-- PROVIDED RECORDS follows --

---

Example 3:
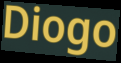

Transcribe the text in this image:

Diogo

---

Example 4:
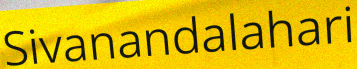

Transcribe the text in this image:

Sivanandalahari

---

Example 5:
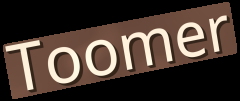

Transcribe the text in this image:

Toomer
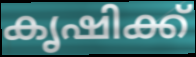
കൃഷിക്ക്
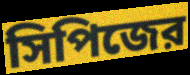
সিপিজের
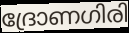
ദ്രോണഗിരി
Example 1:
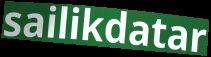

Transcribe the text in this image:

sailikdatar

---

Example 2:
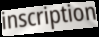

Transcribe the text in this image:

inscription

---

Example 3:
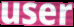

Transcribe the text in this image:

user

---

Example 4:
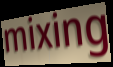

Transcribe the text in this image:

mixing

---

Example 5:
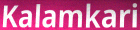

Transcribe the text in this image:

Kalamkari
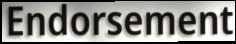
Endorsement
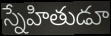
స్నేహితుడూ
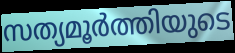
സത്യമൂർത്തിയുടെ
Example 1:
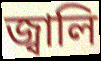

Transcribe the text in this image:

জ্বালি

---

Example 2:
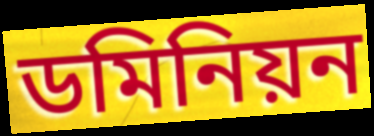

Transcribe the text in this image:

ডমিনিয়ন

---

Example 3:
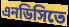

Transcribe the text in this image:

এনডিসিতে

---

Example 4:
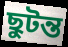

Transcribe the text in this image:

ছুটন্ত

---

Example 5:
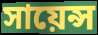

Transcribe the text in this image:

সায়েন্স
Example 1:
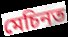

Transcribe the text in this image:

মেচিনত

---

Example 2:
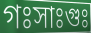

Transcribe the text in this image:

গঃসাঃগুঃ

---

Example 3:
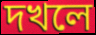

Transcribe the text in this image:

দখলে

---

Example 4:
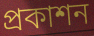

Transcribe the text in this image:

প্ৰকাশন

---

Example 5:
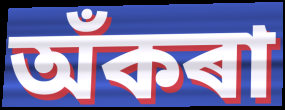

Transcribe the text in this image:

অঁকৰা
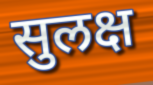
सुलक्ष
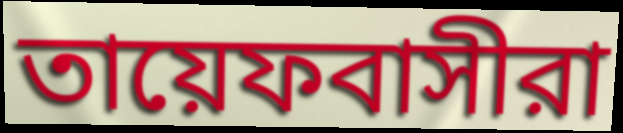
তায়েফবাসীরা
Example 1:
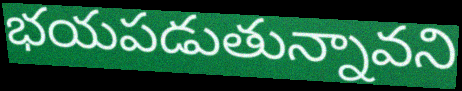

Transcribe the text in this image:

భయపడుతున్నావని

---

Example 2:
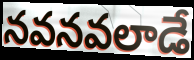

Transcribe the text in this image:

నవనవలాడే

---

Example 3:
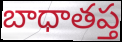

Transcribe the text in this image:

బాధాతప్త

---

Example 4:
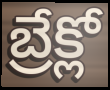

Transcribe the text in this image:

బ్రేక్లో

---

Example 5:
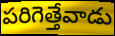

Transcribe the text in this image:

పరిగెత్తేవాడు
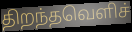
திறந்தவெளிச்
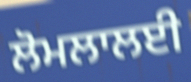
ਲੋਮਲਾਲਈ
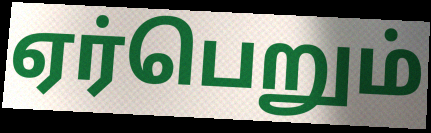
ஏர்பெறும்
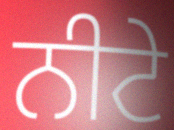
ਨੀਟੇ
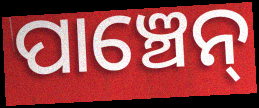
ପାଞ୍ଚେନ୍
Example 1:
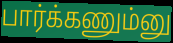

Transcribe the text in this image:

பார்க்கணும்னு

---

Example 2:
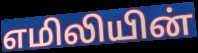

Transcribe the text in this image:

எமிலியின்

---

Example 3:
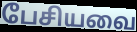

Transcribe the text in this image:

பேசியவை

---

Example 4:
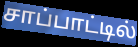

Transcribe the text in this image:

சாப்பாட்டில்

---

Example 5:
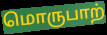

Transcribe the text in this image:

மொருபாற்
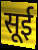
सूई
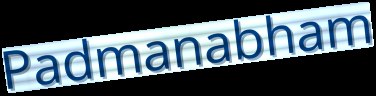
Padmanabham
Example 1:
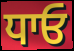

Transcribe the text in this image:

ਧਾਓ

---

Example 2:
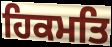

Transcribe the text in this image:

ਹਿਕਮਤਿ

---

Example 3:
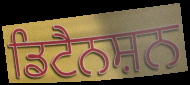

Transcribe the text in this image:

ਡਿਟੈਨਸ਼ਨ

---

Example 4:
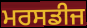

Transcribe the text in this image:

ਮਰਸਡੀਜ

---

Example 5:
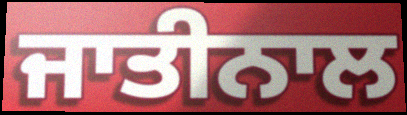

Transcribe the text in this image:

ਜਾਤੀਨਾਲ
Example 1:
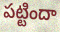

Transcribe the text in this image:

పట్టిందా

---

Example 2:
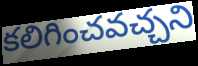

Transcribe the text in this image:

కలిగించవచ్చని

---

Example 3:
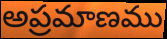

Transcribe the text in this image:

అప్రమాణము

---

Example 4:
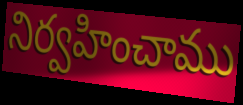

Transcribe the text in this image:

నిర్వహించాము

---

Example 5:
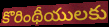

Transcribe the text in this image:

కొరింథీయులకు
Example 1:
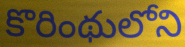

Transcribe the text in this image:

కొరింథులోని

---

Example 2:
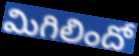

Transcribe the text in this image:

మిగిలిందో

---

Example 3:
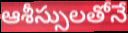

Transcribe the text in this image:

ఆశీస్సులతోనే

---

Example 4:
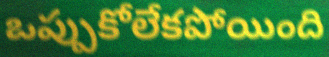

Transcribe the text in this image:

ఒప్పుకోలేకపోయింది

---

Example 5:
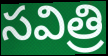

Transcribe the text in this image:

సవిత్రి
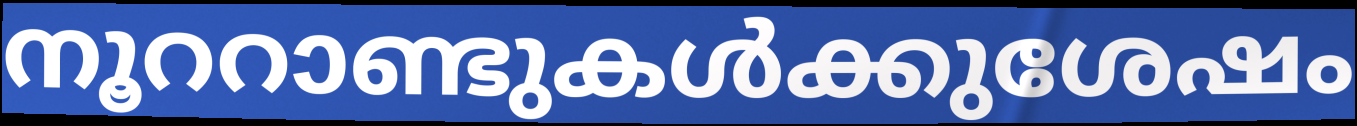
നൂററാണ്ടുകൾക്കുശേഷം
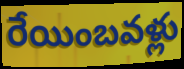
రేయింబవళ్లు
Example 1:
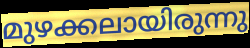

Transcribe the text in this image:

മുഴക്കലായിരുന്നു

-- PROVIDED RECORDS concluded --

- WHAT THIS TASK INVOLVES:
Write out every entry again word for word, without any of the pictures.

- SOLUTION:
---

Example 3:

Transcribe the text in this image:

Diogo

---

Example 4:

Transcribe the text in this image:

Sivanandalahari

---

Example 5:

Transcribe the text in this image:

Toomer
കൃഷിക്ക്
সিপিজের
ദ്രോണഗിരി
Example 1:

Transcribe the text in this image:

sailikdatar

---

Example 2:

Transcribe the text in this image:

inscription

---

Example 3:

Transcribe the text in this image:

user

---

Example 4:

Transcribe the text in this image:

mixing

---

Example 5:

Transcribe the text in this image:

Kalamkari
Endorsement
స్నేహితుడూ
സത്യമൂർത്തിയുടെ
Example 1:

Transcribe the text in this image:

জ্বালি

---

Example 2:

Transcribe the text in this image:

ডমিনিয়ন

---

Example 3:

Transcribe the text in this image:

এনডিসিতে

---

Example 4:

Transcribe the text in this image:

ছুটন্ত

---

Example 5:

Transcribe the text in this image:

সায়েন্স
Example 1:

Transcribe the text in this image:

মেচিনত

---

Example 2:

Transcribe the text in this image:

গঃসাঃগুঃ

---

Example 3:

Transcribe the text in this image:

দখলে

---

Example 4:

Transcribe the text in this image:

প্ৰকাশন

---

Example 5:

Transcribe the text in this image:

অঁকৰা
सुलक्ष
তায়েফবাসীরা
Example 1:

Transcribe the text in this image:

భయపడుతున్నావని

---

Example 2:

Transcribe the text in this image:

నవనవలాడే

---

Example 3:

Transcribe the text in this image:

బాధాతప్త

---

Example 4:

Transcribe the text in this image:

బ్రేక్లో

---

Example 5:

Transcribe the text in this image:

పరిగెత్తేవాడు
திறந்தவெளிச்
ਲੋਮਲਾਲਈ
ஏர்பெறும்
ਨੀਟੇ
ପାଞ୍ଚେନ୍
Example 1:

Transcribe the text in this image:

பார்க்கணும்னு

---

Example 2:

Transcribe the text in this image:

எமிலியின்

---

Example 3:

Transcribe the text in this image:

பேசியவை

---

Example 4:

Transcribe the text in this image:

சாப்பாட்டில்

---

Example 5:

Transcribe the text in this image:

மொருபாற்
सूई
Padmanabham
Example 1:

Transcribe the text in this image:

ਧਾਓ

---

Example 2:

Transcribe the text in this image:

ਹਿਕਮਤਿ

---

Example 3:

Transcribe the text in this image:

ਡਿਟੈਨਸ਼ਨ

---

Example 4:

Transcribe the text in this image:

ਮਰਸਡੀਜ

---

Example 5:

Transcribe the text in this image:

ਜਾਤੀਨਾਲ
Example 1:

Transcribe the text in this image:

పట్టిందా

---

Example 2:

Transcribe the text in this image:

కలిగించవచ్చని

---

Example 3:

Transcribe the text in this image:

అప్రమాణము

---

Example 4:

Transcribe the text in this image:

నిర్వహించాము

---

Example 5:

Transcribe the text in this image:

కొరింథీయులకు
Example 1:

Transcribe the text in this image:

కొరింథులోని

---

Example 2:

Transcribe the text in this image:

మిగిలిందో

---

Example 3:

Transcribe the text in this image:

ఆశీస్సులతోనే

---

Example 4:

Transcribe the text in this image:

ఒప్పుకోలేకపోయింది

---

Example 5:

Transcribe the text in this image:

సవిత్రి
നൂററാണ്ടുകൾക്കുശേഷം
రేయింబవళ్లు
Example 1:

Transcribe the text in this image:

മുഴക്കലായിരുന്നു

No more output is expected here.